Diller says there are many advantages of a prearranged funeral for a loved one.

"If people are in a nursing home for some time it uses up all their assets. If they prearrange and prepay for their funeral, we put the money into an insurance fund, so it is no longer an asset for them," Diller said.

Funerals in themselves are hard to deal with for families and friends, on top of the emotional roller coaster there is the cost and planning on the funeral, which creates more stress, but prearranged funerals help ease the stress a little, maybe even a lot.

"Majority of prearranged funerals are planned when the mom or dad, or a grandparent, are moving into a nursing home or just moving out of the home to go somewhere else. That seems to be the biggest trigger," Diller said.

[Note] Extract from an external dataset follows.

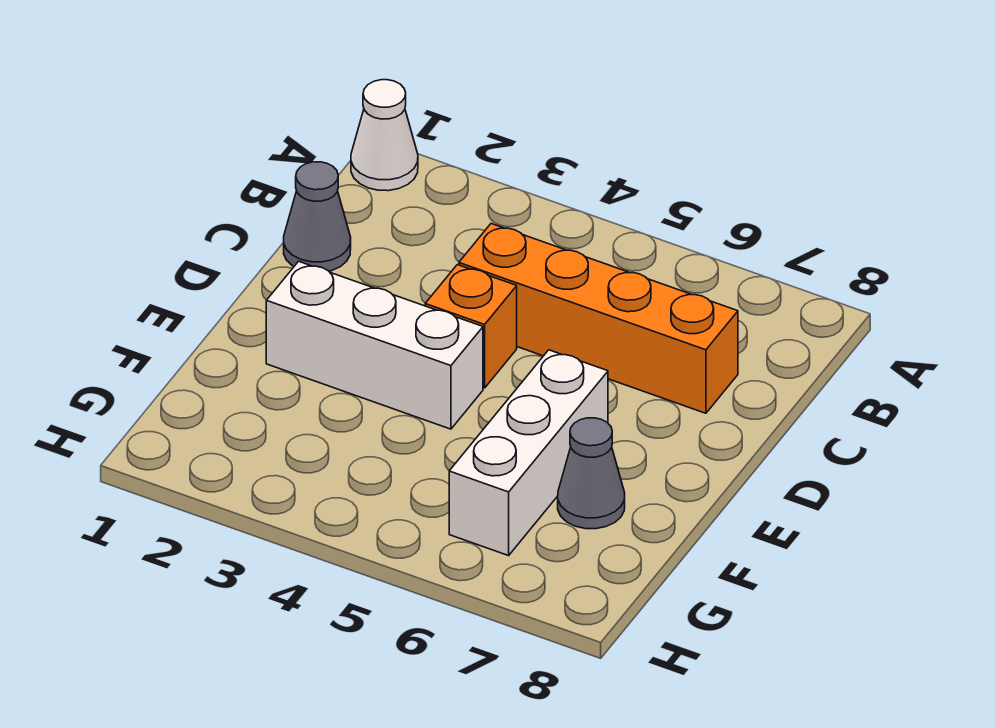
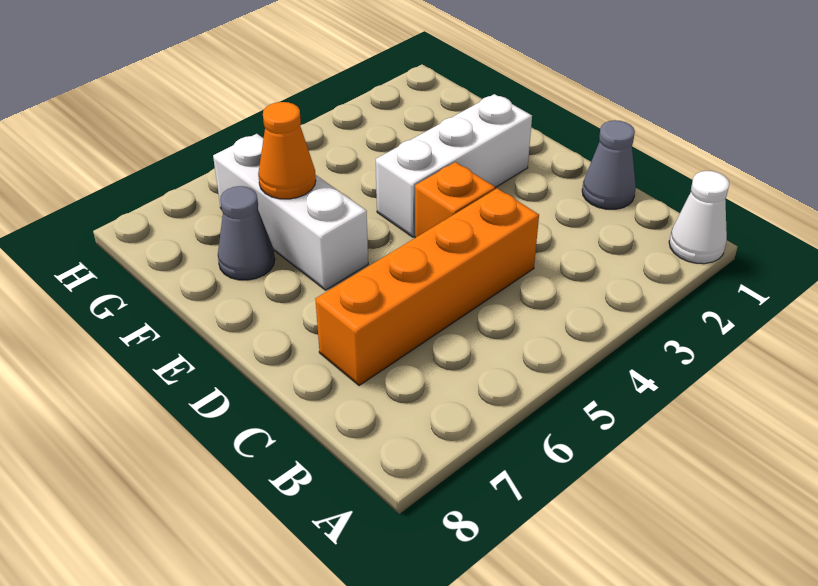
none -> orange cone F6 level 2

Families, or even individuals, who want to plan their funeral, can have everything taken care of at Chiles-Laman.

"We get the information for the people that we would need like the death certificate, the obituary and just kind of get to know who the family is and then we set up everything for the family with a service charge, the merchandise and cash advances," Diller said.

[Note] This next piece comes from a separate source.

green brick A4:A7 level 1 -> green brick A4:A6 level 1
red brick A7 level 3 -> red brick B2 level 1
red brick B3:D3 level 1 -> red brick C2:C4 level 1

The service charge pays for the use of services, utilities and equipment at Chiles-Laman. Paying for the cost of the merchandise include a casket, burial vault, or even an urn and cash advances would be paying the cemetery to open and close the grave, the minister, organist, things that Chiles-Laman would have to pay for.

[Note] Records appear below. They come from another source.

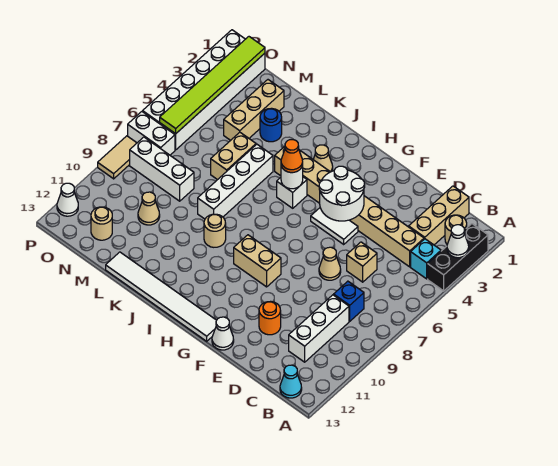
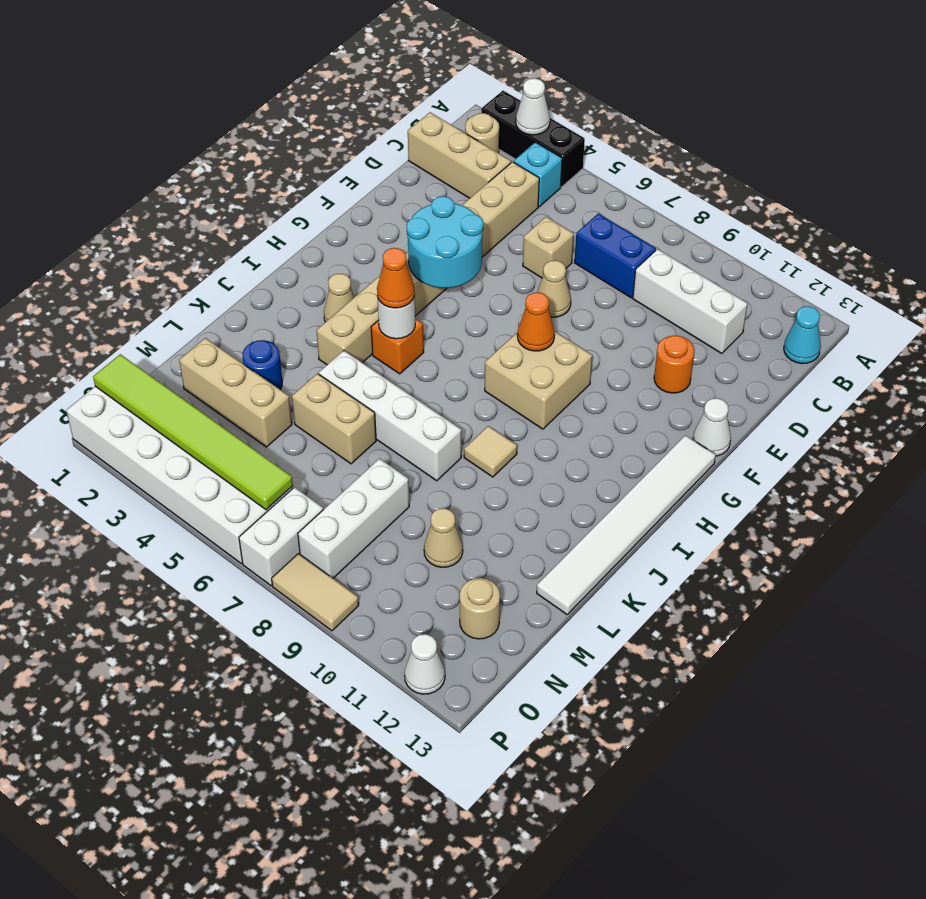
blue brick C8 level 1 -> blue brick C7:C8 level 1
white round brick F4:G5 level 2 -> cyan round brick F4:G5 level 2
white tile F5:G5 level 1 -> none
none -> orange cone G8 level 2
tan brick G9:H9 level 1 -> tan brick G8:H9 level 1
white brick I5 level 1 -> orange brick I5 level 1
tan round brick J9 level 1 -> tan tile J9 level 1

"Once we put the money into the fund that we use, the merchandise and our services are guaranteed," Diller said.

Diller says he sees many benefits in planning for a funeral, even though it may be hard for some, planning for a funeral can go a long way when that time comes.

"A prearranged funeral resolves issues such as, knowing exactly what a person wants for their funeral compared to after they have already died. It also makes the emotional toll a little more soothing because by then, the family does not have to worry about planning for a funeral," Diller said. "They can focus on other important things once a family member does die."